The long-promised future where an AI assistant books your travel and orders your groceries just took a critical step out of science fiction. In a major move to build the plumbing for automated commerce, web infrastructure giant Cloudflare is partnering with Visa and Mastercard to create a security standard for AI agent payments. The collaboration aims to solve the single biggest problem holding back "agentic commerce": how can a website trust a bot with a credit card?
Until now, to an online merchant, a helpful AI shopping agent has been indistinguishable from a malicious web scraper or a credential-stuffing bot. This identity crisis has been a fundamental roadblock. Blocking all bots means missing out on legitimate AI-driven sales, while allowing them opens the door to fraud and abuse.
According to a joint announcement, the solution hinges on giving legitimate AI agents a verifiable digital passport. Visa has developed the "Trusted Agent Protocol" and Mastercard has created "Agent Pay," two systems designed to help merchants tell the good bots from the bad. Both are built on a foundational proposal from Cloudflare called Web Bot Auth.
A digital passport for bots
Think of Web Bot Auth as a cryptographic ID card for automated agents. Instead of relying on easily spoofed identifiers like a user agent string or IP address, it uses public key cryptography to let an agent digitally "sign" every request it makes to a website.
Here’s how it works in the new system: An AI agent developer, like a startup building a travel-booking assistant, would register their agent with Visa or Mastercard. The payment network then issues a set of cryptographic keys. When the agent goes to shop on a merchant's site, it attaches a unique, time-stamped digital signature to its request.

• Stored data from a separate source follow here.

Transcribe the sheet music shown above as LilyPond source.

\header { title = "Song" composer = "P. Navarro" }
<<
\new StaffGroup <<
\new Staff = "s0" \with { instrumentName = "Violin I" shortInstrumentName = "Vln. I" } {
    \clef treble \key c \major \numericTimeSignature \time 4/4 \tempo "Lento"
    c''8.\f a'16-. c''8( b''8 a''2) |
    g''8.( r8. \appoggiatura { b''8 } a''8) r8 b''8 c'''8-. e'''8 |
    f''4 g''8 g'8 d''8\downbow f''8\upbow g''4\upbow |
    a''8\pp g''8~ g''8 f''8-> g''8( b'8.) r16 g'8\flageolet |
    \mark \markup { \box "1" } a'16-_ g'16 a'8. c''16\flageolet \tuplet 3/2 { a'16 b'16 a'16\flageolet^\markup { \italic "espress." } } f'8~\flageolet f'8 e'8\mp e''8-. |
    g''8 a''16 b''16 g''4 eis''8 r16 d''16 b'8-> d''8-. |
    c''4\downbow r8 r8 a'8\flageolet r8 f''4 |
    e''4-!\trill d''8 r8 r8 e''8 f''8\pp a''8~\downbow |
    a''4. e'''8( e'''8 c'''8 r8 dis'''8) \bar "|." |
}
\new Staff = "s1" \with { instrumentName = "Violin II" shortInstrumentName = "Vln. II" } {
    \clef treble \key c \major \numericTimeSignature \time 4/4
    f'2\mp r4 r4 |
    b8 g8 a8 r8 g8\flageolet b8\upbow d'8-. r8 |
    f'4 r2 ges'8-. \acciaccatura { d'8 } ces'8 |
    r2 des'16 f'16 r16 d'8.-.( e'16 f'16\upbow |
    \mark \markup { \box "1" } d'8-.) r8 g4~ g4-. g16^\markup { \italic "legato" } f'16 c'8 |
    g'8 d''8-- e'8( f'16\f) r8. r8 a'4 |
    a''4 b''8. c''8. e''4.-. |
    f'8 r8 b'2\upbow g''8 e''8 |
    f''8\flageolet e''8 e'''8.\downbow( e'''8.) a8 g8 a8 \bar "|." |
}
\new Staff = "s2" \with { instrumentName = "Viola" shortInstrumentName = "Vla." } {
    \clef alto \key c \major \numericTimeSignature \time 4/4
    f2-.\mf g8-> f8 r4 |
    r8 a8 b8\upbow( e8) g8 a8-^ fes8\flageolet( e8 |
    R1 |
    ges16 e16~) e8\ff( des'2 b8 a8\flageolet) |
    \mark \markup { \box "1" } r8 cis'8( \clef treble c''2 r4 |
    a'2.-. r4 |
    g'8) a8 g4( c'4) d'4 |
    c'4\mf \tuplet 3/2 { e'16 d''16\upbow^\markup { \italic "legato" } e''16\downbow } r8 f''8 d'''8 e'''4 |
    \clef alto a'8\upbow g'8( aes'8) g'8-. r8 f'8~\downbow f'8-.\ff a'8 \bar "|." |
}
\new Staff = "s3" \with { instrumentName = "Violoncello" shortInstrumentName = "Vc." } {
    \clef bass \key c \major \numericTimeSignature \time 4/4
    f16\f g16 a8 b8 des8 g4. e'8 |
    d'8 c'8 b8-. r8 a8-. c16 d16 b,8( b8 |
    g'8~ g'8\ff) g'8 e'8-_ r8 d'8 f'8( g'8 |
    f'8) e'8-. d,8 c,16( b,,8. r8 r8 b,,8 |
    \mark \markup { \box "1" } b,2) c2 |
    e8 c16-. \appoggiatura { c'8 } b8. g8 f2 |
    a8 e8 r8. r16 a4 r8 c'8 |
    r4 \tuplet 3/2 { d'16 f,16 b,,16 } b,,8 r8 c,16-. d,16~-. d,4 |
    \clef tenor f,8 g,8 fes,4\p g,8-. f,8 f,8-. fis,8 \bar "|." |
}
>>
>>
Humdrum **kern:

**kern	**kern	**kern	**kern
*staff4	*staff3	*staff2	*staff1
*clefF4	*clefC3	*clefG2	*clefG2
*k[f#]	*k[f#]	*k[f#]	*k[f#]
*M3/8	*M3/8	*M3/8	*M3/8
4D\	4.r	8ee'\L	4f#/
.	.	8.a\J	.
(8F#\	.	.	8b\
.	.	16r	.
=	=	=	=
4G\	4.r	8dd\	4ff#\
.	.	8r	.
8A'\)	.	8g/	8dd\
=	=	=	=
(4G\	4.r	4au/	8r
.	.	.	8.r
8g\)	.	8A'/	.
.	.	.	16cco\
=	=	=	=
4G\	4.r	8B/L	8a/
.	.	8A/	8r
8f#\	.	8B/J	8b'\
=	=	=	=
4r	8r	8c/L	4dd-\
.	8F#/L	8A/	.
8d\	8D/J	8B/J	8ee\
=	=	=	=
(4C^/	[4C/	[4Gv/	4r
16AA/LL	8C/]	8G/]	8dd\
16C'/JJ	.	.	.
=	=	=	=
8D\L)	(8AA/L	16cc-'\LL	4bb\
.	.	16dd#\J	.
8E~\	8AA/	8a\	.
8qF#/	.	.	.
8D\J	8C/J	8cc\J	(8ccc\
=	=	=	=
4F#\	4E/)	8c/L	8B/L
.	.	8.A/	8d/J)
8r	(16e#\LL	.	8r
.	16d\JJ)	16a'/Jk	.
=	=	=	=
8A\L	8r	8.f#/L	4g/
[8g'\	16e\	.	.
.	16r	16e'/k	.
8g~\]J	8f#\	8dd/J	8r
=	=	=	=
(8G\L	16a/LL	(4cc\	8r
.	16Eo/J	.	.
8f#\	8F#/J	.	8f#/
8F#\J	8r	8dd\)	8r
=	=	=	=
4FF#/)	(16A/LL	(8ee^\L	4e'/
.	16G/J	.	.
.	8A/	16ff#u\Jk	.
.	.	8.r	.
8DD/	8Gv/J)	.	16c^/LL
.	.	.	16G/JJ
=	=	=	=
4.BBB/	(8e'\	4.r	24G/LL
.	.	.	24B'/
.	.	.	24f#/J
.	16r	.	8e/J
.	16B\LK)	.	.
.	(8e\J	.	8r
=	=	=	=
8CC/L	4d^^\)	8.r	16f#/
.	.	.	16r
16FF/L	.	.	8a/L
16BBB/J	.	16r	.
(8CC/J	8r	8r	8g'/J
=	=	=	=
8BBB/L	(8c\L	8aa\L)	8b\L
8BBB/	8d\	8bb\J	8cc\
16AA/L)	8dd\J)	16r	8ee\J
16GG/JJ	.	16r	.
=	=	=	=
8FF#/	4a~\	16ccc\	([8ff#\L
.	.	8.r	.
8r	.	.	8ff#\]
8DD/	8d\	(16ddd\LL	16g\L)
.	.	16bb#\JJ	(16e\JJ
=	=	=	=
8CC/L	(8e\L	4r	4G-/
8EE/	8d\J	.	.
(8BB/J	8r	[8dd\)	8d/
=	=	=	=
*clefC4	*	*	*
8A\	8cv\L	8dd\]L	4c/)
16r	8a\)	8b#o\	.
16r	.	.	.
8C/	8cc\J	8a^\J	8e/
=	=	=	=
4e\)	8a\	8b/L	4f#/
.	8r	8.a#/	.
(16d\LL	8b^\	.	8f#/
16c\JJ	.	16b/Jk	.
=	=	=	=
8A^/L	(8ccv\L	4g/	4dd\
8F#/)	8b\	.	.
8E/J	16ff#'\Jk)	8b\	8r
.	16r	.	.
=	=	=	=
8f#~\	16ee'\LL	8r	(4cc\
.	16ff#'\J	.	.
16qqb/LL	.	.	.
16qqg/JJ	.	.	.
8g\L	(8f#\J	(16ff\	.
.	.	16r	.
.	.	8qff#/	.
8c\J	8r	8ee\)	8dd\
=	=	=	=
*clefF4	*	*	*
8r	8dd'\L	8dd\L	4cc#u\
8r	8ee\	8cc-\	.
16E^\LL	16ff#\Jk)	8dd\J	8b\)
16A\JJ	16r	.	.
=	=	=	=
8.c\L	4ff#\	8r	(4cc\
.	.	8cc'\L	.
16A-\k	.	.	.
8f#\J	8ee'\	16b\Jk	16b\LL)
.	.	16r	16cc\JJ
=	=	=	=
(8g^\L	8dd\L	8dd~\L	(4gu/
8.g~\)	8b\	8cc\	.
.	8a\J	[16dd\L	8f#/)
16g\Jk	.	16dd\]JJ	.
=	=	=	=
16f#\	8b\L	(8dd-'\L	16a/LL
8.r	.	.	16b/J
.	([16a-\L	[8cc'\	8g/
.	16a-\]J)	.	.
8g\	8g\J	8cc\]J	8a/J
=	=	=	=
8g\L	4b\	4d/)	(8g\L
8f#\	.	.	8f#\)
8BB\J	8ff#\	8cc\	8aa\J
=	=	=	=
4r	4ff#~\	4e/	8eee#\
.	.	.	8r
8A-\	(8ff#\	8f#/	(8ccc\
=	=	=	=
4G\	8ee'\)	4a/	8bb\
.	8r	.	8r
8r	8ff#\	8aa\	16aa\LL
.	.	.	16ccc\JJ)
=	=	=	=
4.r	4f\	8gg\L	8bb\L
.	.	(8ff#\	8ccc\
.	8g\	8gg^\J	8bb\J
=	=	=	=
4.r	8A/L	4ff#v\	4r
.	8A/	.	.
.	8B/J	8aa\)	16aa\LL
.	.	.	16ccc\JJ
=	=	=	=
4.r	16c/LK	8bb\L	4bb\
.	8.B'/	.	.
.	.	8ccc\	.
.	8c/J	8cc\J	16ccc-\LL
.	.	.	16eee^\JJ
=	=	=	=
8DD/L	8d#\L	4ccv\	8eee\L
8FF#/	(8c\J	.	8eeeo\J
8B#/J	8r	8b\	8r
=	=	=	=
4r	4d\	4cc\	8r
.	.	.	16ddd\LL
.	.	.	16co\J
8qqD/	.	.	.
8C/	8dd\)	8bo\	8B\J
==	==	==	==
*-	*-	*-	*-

This is where Cloudflare comes in. Acting as a bouncer for the merchant’s website, Cloudflare’s network intercepts the request. It checks the signature, verifies the agent’s ID against the directory provided by Visa or Mastercard, and ensures the request is fresh and not a copied "replay" attack. If everything checks out, the trusted agent is allowed in to browse or complete a purchase. If not, it's blocked like any other suspicious bot.
This allows a merchant to create specific rules, for instance, allowing a registered Visa agent to access its checkout API while blocking all other automated traffic. According to Cloudflare, this verification happens at the network edge, meaning merchants can benefit without overhauling their existing infrastructure. They simply need to enable a managed rule that says, "Let the trusted shopping agents in."
This collaboration is less about a single product launch and more about laying the foundational rails for a new economy. By getting the world’s largest payment networks and a dominant web security provider on the same page, the industry is creating a standardized way to manage AI agent payments. The announcement notes that American Express is also planning to leverage Web Bot Auth, signaling a broad consensus is forming.
To accelerate adoption, Cloudflare plans to integrate support for the Visa and Mastercard protocols directly into its Agent SDK, making it easier for developers to build these trusted agents. While the technical details are complex, the goal is simple: to create a world where you can confidently tell your AI to "buy me a plane ticket to Tokyo" and have it transact securely and verifiably on your behalf. This is the infrastructure that could finally make that possible.